Most of us get feedback every day. Whether it’s a boss, a colleague, an employee, a customer, or a spouse or friend, people are always giving us their impressions of our job performance, our company’s products and services, and sometimes even our behavior. Some of this feedback is positive (and that’s usually our favorite kind!). Other times, though, people have things to say that we may not be quite as excited to hear.
Many of us, if not most, struggle with receiving negative feedback. We get defensive. Our natural instinct is to want to be right and to make sure the other person knows the mistake or less-than-optimal outcome was not our fault. This is our ego in action. At times we may get so focused on proving (that we didn’t do anything wrong and maybe even that someone else is to blame) that we miss an opportunity for improving.
Sure, there are times when you should explain some things. But what we’re talking about here are those occasions when the other person really just wants us to fix the problem. They’re not looking to us to prove anything—except, perhaps, that we are willing to improve.
We need to shift our mindset from one of proving to one of improving. When leaders can embrace this way of thinking ourselves, we benefit in many ways. When we model this focus on improving (and narrate it at times), we can create a workplace culture where everyone benefits.
Here are just a few reasons to make the shift:
· It saves time. When we’re able to let go of the need to prove ourselves right, we can immediately focus on the needed solution. This allows us to move forward quickly.
· We get to learn something new. When we commit ourselves to continuous improvement, we get smarter and better.
· Productivity gets a boost. When we create a culture in which people don’t waste time on things not related to progress, more gets done across the board. The focus on improvement means everyone is always faster and more efficient. As a result, organization performance continually goes up.
· It creates stronger, more collaborative relationships. Even if we’re technically “right,” does it really feel good to be at odds with others? Strong workplace relationships really matter. They’re what allow us to communicate, collaborate, and innovate. These are the “soft skills” that are so essential to thriving in today’s workplace.
· It decreases narcissism and promotes empathy. A focus on proving ourselves right is, essentially, a focus on self. It’s like we’re saying, “I have nothing to learn from other people.” Also, the mindset shift away from proving discourages blaming and finger-pointing and encourages people to help others find solutions. This breeds empathy, which benefits companies in amazing ways.

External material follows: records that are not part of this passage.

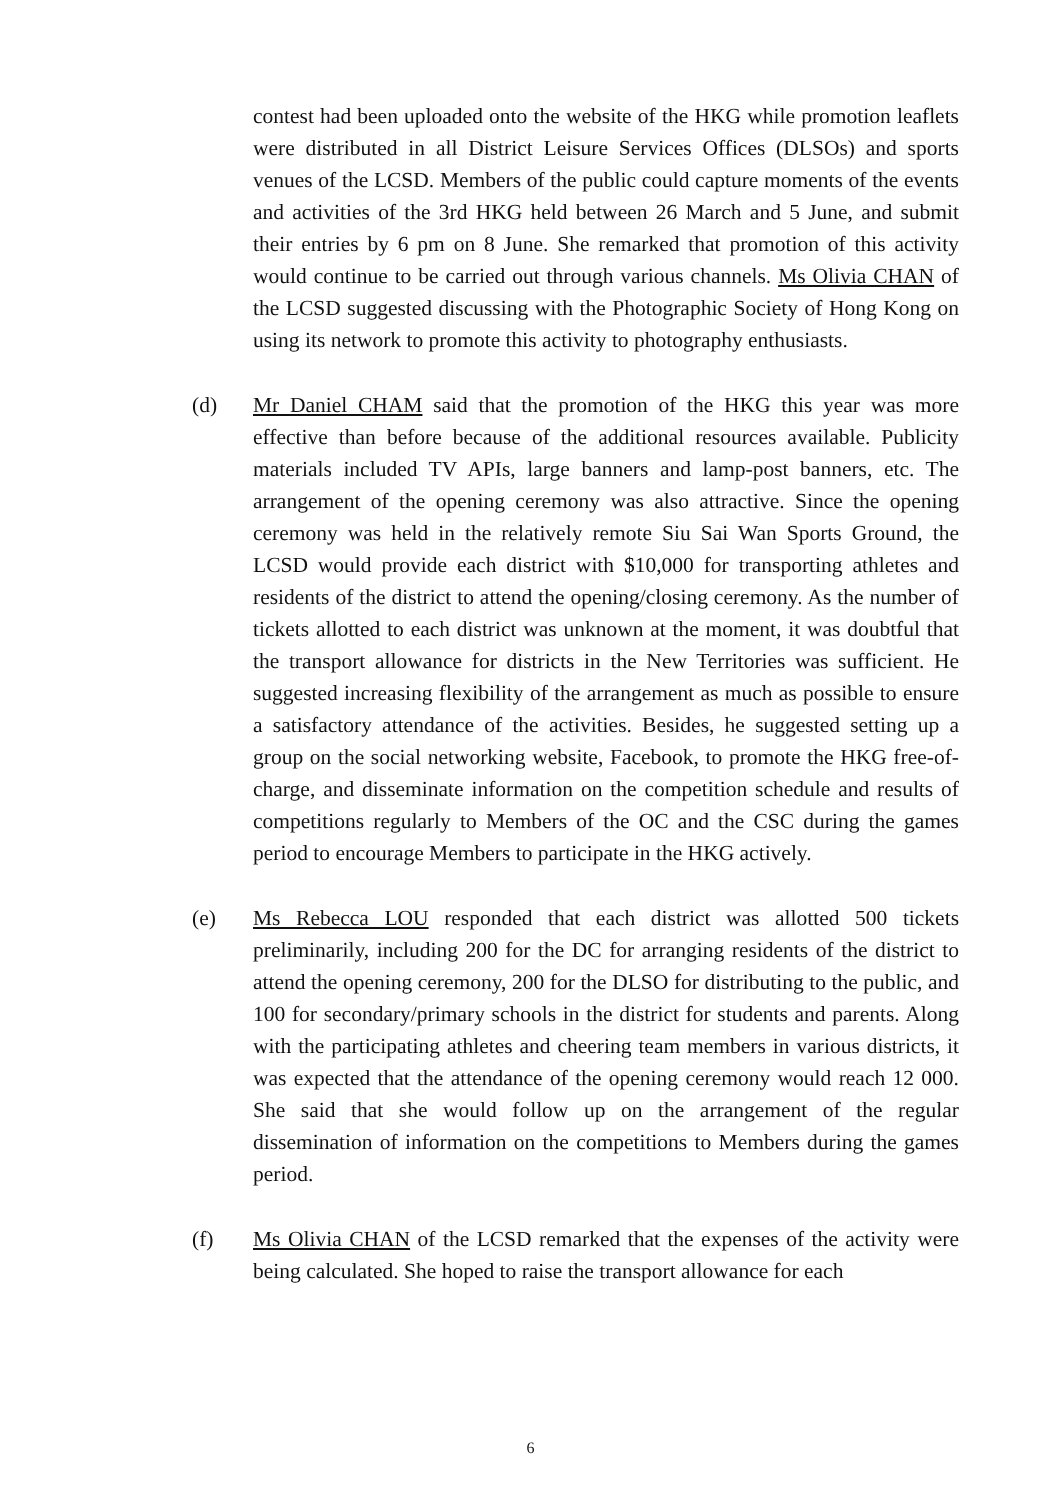contest had been uploaded onto the website of the HKG while promotion leaflets were distributed in all District Leisure Services Offices (DLSOs) and sports venues of the LCSD. Members of the public could capture moments of the events and activities of the 3rd HKG held between 26 March and 5 June, and submit their entries by 6 pm on 8 June. She remarked that promotion of this activity would continue to be carried out through various channels. Ms Olivia CHAN of the LCSD suggested discussing with the Photographic Society of Hong Kong on using its network to promote this activity to photography enthusiasts.
(d) Mr Daniel CHAM said that the promotion of the HKG this year was more effective than before because of the additional resources available. Publicity materials included TV APIs, large banners and lamp-post banners, etc. The arrangement of the opening ceremony was also attractive. Since the opening ceremony was held in the relatively remote Siu Sai Wan Sports Ground, the LCSD would provide each district with $10,000 for transporting athletes and residents of the district to attend the opening/closing ceremony. As the number of tickets allotted to each district was unknown at the moment, it was doubtful that the transport allowance for districts in the New Territories was sufficient. He suggested increasing flexibility of the arrangement as much as possible to ensure a satisfactory attendance of the activities. Besides, he suggested setting up a group on the social networking website, Facebook, to promote the HKG free-of-charge, and disseminate information on the competition schedule and results of competitions regularly to Members of the OC and the CSC during the games period to encourage Members to participate in the HKG actively.
(e) Ms Rebecca LOU responded that each district was allotted 500 tickets preliminarily, including 200 for the DC for arranging residents of the district to attend the opening ceremony, 200 for the DLSO for distributing to the public, and 100 for secondary/primary schools in the district for students and parents. Along with the participating athletes and cheering team members in various districts, it was expected that the attendance of the opening ceremony would reach 12 000. She said that she would follow up on the arrangement of the regular dissemination of information on the competitions to Members during the games period.
(f) Ms Olivia CHAN of the LCSD remarked that the expenses of the activity were being calculated. She hoped to raise the transport allowance for each
6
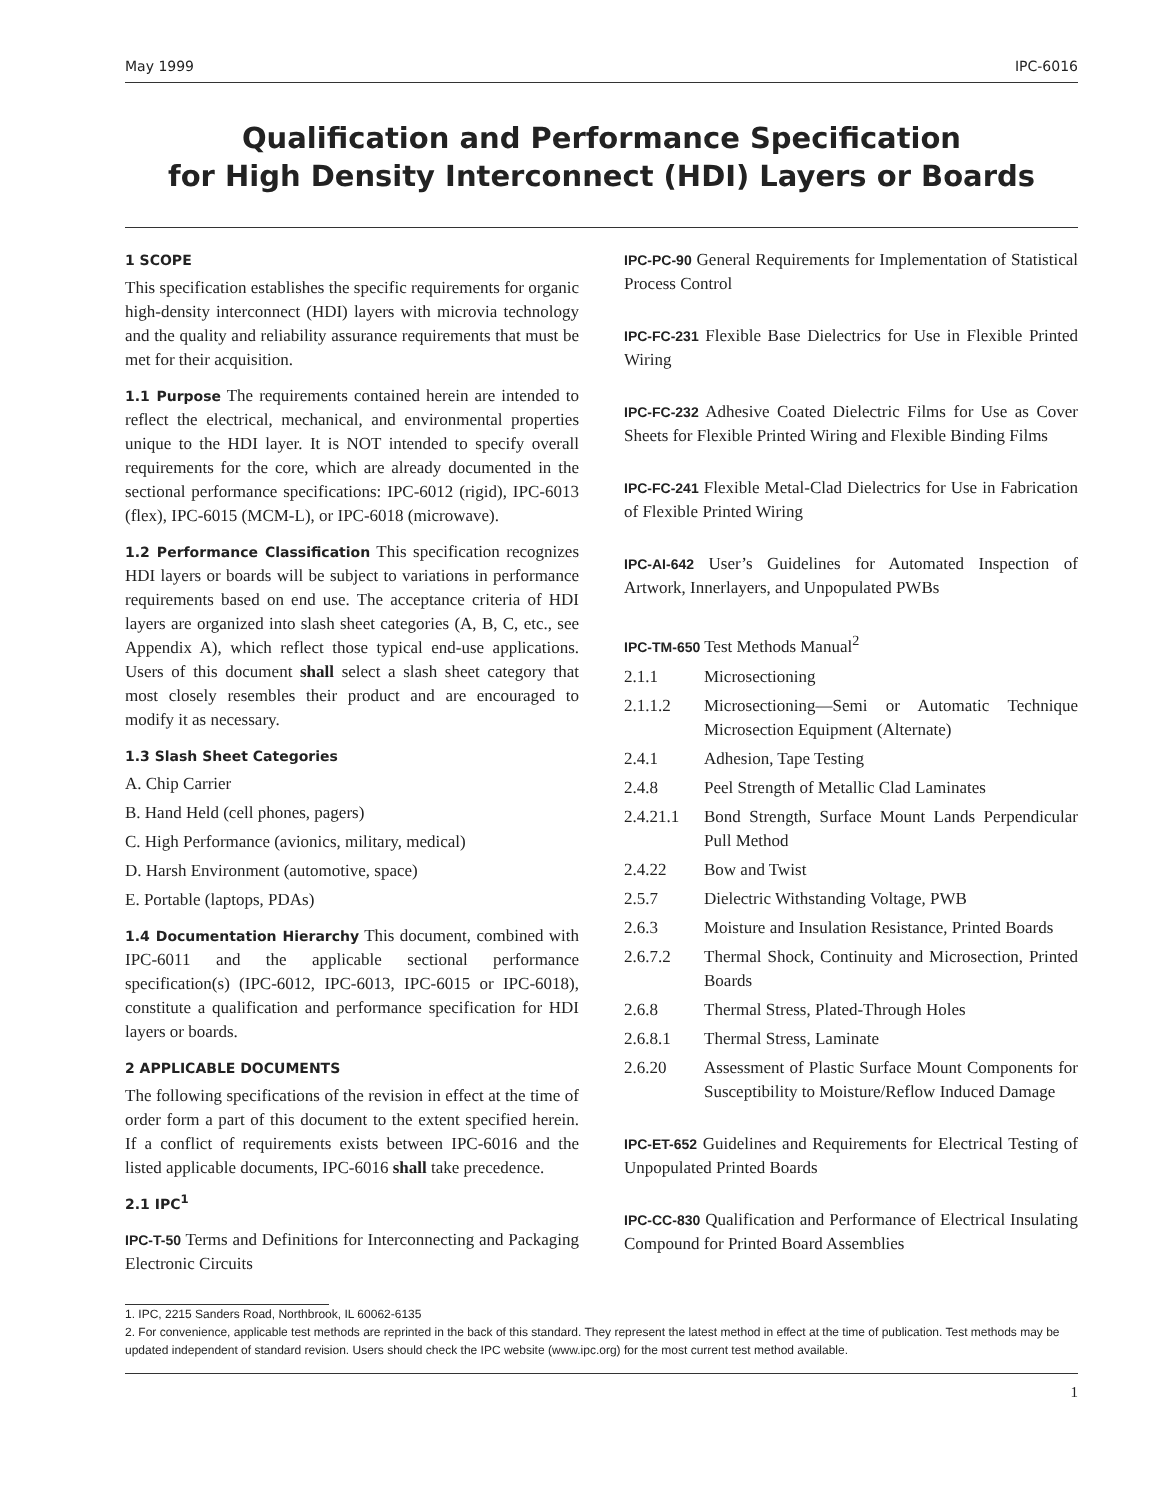May 1999 IPC-6016
Qualification and Performance Specification
for High Density Interconnect (HDI) Layers or Boards
1 SCOPE
This specification establishes the specific requirements for organic high-density interconnect (HDI) layers with microvia technology and the quality and reliability assurance requirements that must be met for their acquisition.
1.1 Purpose The requirements contained herein are intended to reflect the electrical, mechanical, and environmental properties unique to the HDI layer. It is NOT intended to specify overall requirements for the core, which are already documented in the sectional performance specifications: IPC-6012 (rigid), IPC-6013 (flex), IPC-6015 (MCM-L), or IPC-6018 (microwave).
1.2 Performance Classification This specification recognizes HDI layers or boards will be subject to variations in performance requirements based on end use. The acceptance criteria of HDI layers are organized into slash sheet categories (A, B, C, etc., see Appendix A), which reflect those typical end-use applications. Users of this document shall select a slash sheet category that most closely resembles their product and are encouraged to modify it as necessary.
1.3 Slash Sheet Categories
A. Chip Carrier
B. Hand Held (cell phones, pagers)
C. High Performance (avionics, military, medical)
D. Harsh Environment (automotive, space)
E. Portable (laptops, PDAs)
1.4 Documentation Hierarchy This document, combined with IPC-6011 and the applicable sectional performance specification(s) (IPC-6012, IPC-6013, IPC-6015 or IPC-6018), constitute a qualification and performance specification for HDI layers or boards.
2 APPLICABLE DOCUMENTS
The following specifications of the revision in effect at the time of order form a part of this document to the extent specified herein. If a conflict of requirements exists between IPC-6016 and the listed applicable documents, IPC-6016 shall take precedence.
2.1 IPC<sup>1</sup>
IPC-T-50 Terms and Definitions for Interconnecting and Packaging Electronic Circuits
IPC-PC-90 General Requirements for Implementation of Statistical Process Control
IPC-FC-231 Flexible Base Dielectrics for Use in Flexible Printed Wiring
IPC-FC-232 Adhesive Coated Dielectric Films for Use as Cover Sheets for Flexible Printed Wiring and Flexible Binding Films
IPC-FC-241 Flexible Metal-Clad Dielectrics for Use in Fabrication of Flexible Printed Wiring
IPC-AI-642 User’s Guidelines for Automated Inspection of Artwork, Innerlayers, and Unpopulated PWBs
IPC-TM-650 Test Methods Manual<sup>2</sup>
2.1.1 Microsectioning
2.1.1.2 Microsectioning—Semi or Automatic Technique Microsection Equipment (Alternate)
2.4.1 Adhesion, Tape Testing
2.4.8 Peel Strength of Metallic Clad Laminates
2.4.21.1 Bond Strength, Surface Mount Lands Perpendicular Pull Method
2.4.22 Bow and Twist
2.5.7 Dielectric Withstanding Voltage, PWB
2.6.3 Moisture and Insulation Resistance, Printed Boards
2.6.7.2 Thermal Shock, Continuity and Microsection, Printed Boards
2.6.8 Thermal Stress, Plated-Through Holes
2.6.8.1 Thermal Stress, Laminate
2.6.20 Assessment of Plastic Surface Mount Components for Susceptibility to Moisture/Reflow Induced Damage
IPC-ET-652 Guidelines and Requirements for Electrical Testing of Unpopulated Printed Boards
IPC-CC-830 Qualification and Performance of Electrical Insulating Compound for Printed Board Assemblies
1. IPC, 2215 Sanders Road, Northbrook, IL 60062-6135
2. For convenience, applicable test methods are reprinted in the back of this standard. They represent the latest method in effect at the time of publication. Test methods may be updated independent of standard revision. Users should check the IPC website (www.ipc.org) for the most current test method available.
1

· All of these things strengthen our brand. The best and brightest talent will want to be on our team. High performers are attracted to positive, productive workplaces where they’re challenged to constantly improve and learn.
All that said, if you have a natural tendency to want to prove yourself right, I find there are three big actions to take. I have written columns on all of these previously, so I will refer you to them.

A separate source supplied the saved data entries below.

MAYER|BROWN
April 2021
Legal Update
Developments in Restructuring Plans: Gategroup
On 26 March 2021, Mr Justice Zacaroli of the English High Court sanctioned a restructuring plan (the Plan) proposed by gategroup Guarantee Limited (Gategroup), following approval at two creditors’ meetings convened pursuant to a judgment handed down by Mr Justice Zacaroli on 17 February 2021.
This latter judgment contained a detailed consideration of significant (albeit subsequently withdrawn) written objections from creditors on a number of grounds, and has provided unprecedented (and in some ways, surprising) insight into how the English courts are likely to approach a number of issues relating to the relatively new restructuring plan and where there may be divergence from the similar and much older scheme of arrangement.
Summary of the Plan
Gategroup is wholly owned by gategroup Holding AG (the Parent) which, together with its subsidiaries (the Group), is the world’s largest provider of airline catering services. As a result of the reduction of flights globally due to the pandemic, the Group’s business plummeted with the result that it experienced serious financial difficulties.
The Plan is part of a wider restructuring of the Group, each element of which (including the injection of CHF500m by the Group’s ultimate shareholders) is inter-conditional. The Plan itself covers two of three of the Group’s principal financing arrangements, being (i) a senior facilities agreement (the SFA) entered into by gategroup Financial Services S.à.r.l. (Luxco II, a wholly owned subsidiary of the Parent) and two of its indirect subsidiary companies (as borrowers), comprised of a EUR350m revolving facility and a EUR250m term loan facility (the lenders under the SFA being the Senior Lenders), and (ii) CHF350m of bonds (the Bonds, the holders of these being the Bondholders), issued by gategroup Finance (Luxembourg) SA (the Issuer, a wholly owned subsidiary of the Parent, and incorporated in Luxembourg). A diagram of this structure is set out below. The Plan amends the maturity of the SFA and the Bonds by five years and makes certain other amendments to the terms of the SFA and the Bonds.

1. Work on becoming more self-aware and coachable. Click here to read a column I wrote on this subject. A venture capitalist told me once that when he is thinking of buying a company, self-awareness and coachability in leaders are at the top of his list. These qualities are great for many reasons, and for sure they help us make the prove to improve mindset shift.
2. Keep the ego reined. Ego is at the heart of why we want to prove ourselves right. But a leader’s job is the opposite of that. Our job is to bring out the best in employees and engage them in working together to do what’s best for the company. That’s why humility is one of the most important traits a leader can have. Last year I wrote a two-part series on this subject, which you can read here and here. I always say that if you don’t deflate the ego, it will be deflated for you.

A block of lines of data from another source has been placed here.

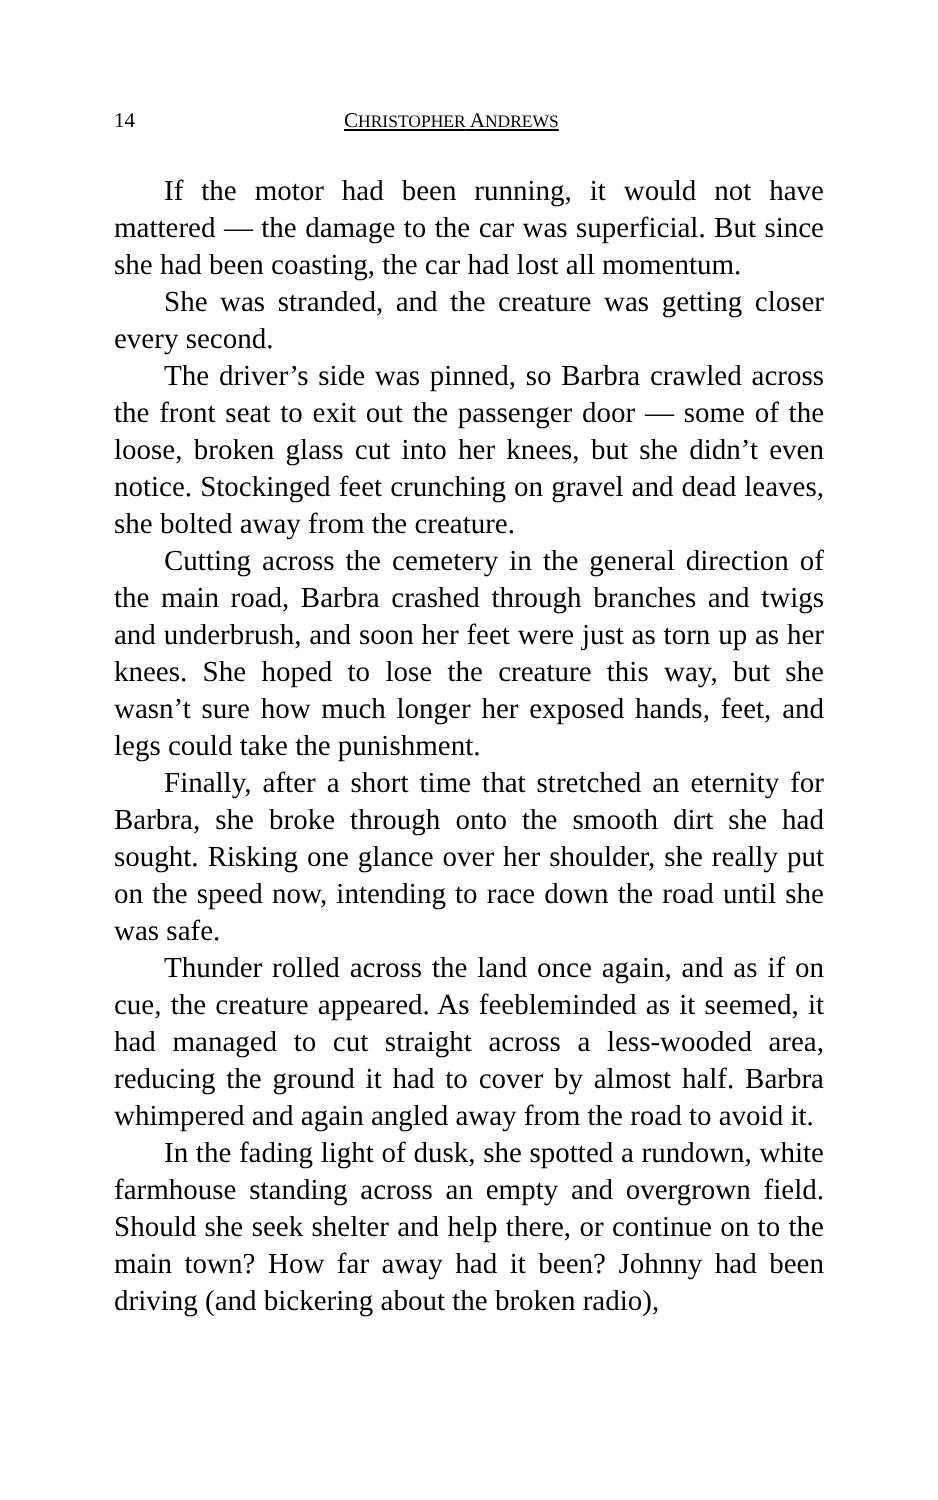14 CHRISTOPHER ANDREWS
If the motor had been running, it would not have mattered — the damage to the car was superficial. But since she had been coasting, the car had lost all momentum.
She was stranded, and the creature was getting closer every second.
The driver’s side was pinned, so Barbra crawled across the front seat to exit out the passenger door — some of the loose, broken glass cut into her knees, but she didn’t even notice. Stockinged feet crunching on gravel and dead leaves, she bolted away from the creature.
Cutting across the cemetery in the general direction of the main road, Barbra crashed through branches and twigs and underbrush, and soon her feet were just as torn up as her knees. She hoped to lose the creature this way, but she wasn’t sure how much longer her exposed hands, feet, and legs could take the punishment.
Finally, after a short time that stretched an eternity for Barbra, she broke through onto the smooth dirt she had sought. Risking one glance over her shoulder, she really put on the speed now, intending to race down the road until she was safe.
Thunder rolled across the land once again, and as if on cue, the creature appeared. As feebleminded as it seemed, it had managed to cut straight across a less-wooded area, reducing the ground it had to cover by almost half. Barbra whimpered and again angled away from the road to avoid it.
In the fading light of dusk, she spotted a rundown, white farmhouse standing across an empty and overgrown field. Should she seek shelter and help there, or continue on to the main town? How far away had it been? Johnny had been driving (and bickering about the broken radio),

3. Get better at inviting feedback. It is not always easy to move past taking negative feedback personally. However, it’s crucial to make the effort if we are to continually improve. The best leaders are those who perpetually invite feedback from others, listen to them, and learn from what they have to say. That means learning how to take feedback well and creating a culture of psychological safety so that employees will be willing to tell you the truth. Click here and here for some tips on how to do both.
When we move from a prove to an improve mindset, we are committing to being the best possible person we can be. Not just the best possible leader, but also the best possible employee, spouse, parent, friend, and citizen. Life is filled with opportunities to make this shift. I like to quote the adage, When the student is ready, the teacher appears. Let’s try to always be good students and make our workplaces, our communities, and our world the best they can be.